◆ Set task ◆
Show each line from the listing below that contains the word "with".

◆ Source data ◆
-*-*-

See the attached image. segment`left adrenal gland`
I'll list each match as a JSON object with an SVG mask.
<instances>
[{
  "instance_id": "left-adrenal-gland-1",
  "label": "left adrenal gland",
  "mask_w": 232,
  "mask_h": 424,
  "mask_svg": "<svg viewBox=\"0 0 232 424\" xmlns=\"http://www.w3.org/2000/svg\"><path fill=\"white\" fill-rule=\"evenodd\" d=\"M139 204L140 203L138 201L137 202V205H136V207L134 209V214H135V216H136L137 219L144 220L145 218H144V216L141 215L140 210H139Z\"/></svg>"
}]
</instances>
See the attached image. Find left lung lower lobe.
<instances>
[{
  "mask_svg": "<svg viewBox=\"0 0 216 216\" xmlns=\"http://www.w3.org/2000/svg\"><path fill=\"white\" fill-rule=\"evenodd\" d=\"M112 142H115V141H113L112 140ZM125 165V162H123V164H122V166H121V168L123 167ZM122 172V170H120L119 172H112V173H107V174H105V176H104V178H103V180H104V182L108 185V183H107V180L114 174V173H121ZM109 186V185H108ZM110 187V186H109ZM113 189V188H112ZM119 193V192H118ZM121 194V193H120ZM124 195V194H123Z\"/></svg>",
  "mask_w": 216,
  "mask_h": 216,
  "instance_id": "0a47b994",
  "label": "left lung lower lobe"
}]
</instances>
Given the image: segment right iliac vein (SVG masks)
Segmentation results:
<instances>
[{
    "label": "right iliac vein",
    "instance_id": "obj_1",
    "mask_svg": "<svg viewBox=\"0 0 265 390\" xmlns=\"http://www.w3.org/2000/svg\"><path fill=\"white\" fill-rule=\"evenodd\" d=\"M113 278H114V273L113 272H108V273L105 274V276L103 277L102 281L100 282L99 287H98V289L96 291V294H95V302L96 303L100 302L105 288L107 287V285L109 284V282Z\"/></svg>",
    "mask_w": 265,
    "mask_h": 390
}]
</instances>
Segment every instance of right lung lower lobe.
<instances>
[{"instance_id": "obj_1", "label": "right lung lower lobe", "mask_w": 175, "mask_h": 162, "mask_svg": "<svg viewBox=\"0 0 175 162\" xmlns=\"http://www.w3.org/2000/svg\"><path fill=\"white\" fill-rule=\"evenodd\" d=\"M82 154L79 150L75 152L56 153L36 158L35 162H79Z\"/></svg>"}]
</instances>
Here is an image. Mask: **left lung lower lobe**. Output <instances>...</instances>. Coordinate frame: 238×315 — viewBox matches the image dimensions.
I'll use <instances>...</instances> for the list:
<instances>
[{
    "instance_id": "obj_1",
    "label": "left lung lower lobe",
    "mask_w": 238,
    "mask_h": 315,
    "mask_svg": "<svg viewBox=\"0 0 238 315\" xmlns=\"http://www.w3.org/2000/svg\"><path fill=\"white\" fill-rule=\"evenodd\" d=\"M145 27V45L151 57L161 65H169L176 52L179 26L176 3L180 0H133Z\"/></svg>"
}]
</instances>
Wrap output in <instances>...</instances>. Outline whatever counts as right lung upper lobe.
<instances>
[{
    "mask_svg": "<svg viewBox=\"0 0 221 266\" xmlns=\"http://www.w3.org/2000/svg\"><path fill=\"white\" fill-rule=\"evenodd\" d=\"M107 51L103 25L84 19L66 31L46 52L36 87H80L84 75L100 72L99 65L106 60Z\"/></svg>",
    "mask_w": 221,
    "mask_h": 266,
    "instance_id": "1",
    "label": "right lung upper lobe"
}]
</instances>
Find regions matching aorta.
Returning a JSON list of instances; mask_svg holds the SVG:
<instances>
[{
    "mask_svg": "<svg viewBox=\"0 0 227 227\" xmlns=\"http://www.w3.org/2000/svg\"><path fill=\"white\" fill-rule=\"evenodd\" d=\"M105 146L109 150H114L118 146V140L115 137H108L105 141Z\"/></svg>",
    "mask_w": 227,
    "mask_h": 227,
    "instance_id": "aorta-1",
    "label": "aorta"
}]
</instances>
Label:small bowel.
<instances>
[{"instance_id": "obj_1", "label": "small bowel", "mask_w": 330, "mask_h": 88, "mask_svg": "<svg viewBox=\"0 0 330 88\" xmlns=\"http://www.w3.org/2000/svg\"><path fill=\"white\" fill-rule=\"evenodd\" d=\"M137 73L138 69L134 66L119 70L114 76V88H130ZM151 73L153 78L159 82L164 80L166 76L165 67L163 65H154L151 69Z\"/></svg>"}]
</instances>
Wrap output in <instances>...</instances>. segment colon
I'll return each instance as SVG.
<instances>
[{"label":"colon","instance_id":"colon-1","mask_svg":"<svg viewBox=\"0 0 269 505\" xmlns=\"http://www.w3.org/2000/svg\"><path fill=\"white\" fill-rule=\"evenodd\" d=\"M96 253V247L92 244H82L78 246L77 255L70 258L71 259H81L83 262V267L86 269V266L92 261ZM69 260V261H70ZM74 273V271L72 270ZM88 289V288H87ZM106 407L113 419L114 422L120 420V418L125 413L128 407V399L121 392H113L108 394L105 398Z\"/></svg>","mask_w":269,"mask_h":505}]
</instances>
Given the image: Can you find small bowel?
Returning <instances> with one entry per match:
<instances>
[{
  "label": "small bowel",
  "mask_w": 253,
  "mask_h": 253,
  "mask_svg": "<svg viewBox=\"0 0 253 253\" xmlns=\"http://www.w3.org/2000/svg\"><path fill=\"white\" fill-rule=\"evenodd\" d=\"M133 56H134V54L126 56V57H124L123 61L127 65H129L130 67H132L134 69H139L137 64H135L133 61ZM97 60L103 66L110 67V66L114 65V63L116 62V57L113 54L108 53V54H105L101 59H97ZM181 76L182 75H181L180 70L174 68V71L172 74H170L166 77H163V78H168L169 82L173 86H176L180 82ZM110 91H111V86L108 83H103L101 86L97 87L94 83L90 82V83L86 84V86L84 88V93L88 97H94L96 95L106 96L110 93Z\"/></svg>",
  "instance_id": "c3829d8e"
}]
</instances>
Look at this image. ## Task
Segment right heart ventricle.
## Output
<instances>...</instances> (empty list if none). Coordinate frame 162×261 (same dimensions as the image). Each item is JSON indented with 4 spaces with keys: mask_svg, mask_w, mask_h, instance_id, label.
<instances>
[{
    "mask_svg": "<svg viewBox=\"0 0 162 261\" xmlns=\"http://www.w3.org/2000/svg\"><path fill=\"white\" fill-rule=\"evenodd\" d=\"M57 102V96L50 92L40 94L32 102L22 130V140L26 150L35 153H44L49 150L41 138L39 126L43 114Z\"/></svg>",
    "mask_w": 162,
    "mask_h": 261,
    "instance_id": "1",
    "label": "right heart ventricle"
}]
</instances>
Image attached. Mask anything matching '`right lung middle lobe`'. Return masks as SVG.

-*-*-

◆ Exercise solution ◆
I'll list each match as a JSON object with an SVG mask.
Returning <instances> with one entry per match:
<instances>...</instances> (empty list if none). Coordinate frame 162×261 (same dimensions as the image). Each item is JSON indented with 4 spaces with keys: mask_svg, mask_w, mask_h, instance_id, label.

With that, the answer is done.